We managed to negotiate for John to get an interview at the same institute in a different department. Unfortunately, his experience wasn’t as positive. The group that he was going to be working with was shorthanded and they were excited to have him in the lab. But the director of the department told John he didn’t think his research experience was directly relevant. He was very blunt about it. He said, “Look. I’m going to give you a twelve-month contract because my colleague wants to hire your wife.”
So John flew back to Virginia with a bruised ego and we started debating our options.
This point in my marriage was probably the most difficult time we've ever had. We had some really angry debates. John argued that the position at Los Alamos was in the U.S. which we knew, so that was great. The salary was better and it was going to be really good for his career. I argued that if we took the positions in Germany, we could travel around Europe together. And working in a world-class research institute was going to be better for both our careers. They were going to see how good he was. Plus, I didn’t want to be expected to follow my husband.
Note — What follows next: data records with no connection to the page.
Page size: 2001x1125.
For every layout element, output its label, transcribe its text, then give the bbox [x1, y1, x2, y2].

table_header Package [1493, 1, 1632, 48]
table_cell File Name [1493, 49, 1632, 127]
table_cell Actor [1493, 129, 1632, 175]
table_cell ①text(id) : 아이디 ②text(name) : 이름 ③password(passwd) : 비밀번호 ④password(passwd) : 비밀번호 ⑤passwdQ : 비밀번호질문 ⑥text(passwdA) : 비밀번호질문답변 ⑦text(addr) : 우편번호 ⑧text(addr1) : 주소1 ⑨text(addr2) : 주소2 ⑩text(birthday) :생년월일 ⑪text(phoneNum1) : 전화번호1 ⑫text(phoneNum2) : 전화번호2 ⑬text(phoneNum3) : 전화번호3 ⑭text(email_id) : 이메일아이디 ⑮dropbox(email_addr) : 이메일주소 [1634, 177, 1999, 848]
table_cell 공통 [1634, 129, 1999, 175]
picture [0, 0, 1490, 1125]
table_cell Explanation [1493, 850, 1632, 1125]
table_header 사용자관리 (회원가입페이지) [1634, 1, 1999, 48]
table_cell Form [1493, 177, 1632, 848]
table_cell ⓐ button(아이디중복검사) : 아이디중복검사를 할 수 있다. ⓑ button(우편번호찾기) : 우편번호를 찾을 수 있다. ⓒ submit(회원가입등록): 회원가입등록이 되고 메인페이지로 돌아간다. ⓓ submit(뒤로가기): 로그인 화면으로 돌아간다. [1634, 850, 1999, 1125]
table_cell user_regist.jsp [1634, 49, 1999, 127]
We had some really bitter debates and in the middle of one of our fights, John turned to me and he just yelled, “You know I’m going with you to Germany!”
Until that moment, I didn’t actually know. We had been seriously debating living on separate continents and separate time zones. That moment, it changed our marriage for me.
Six months later, we arrived in Berlin with nothing but our suitcases and we met with our research advisers. That first day in Germany, we found out that we had both been awarded Alexander von Humboldt Fellowships and that we would be fully funded for the next two years to do research in Germany.
We got to travel all over Europe during that time. It was pretty isolating sometimes to be living in a country where we didn’t speak the language and we weren’t familiar with the culture. Actually, I didn’t speak the language. John had taken four years of German in high school and a couple of years in college. He taught me how to count to ten and say please and thank you, bitte and danke, before we left. Then, when we got to Germany, he spent hours with me once I started my German language classes helping me practice speaking German. He was my tandem partner.
Because it was kind of isolating to live in that country, it was actually really intimate for us. It kind of brought us closer together and it was right at the beginning of our marriage. I wouldn’t trade that time in Germany for anything. Which is why, two years later, I followed him to Atlanta when he got a tenure track position at Clayton State. I took a second postdoc at Georgia Tech and then a couple of years later I went on the job market. I had multiple offers, but one of them was a tenure track position at Kennesaw State, which seemed too good to be true.
We did it! We found a solution to the two-body problem.
In September, we celebrated our tenth wedding anniversary. Now, John and I may be the only couple that has ever debated the optimal design of a time-of-flight mass spectrometer over dinner, but I’m okay with that. I am passionate about the science that I do and I’m so thrilled that I get to share it with the man that I love. And now that we found a solution to our academic two-body problem, we’re working on another two-body problem. Three-year-old twins Max and Izzy.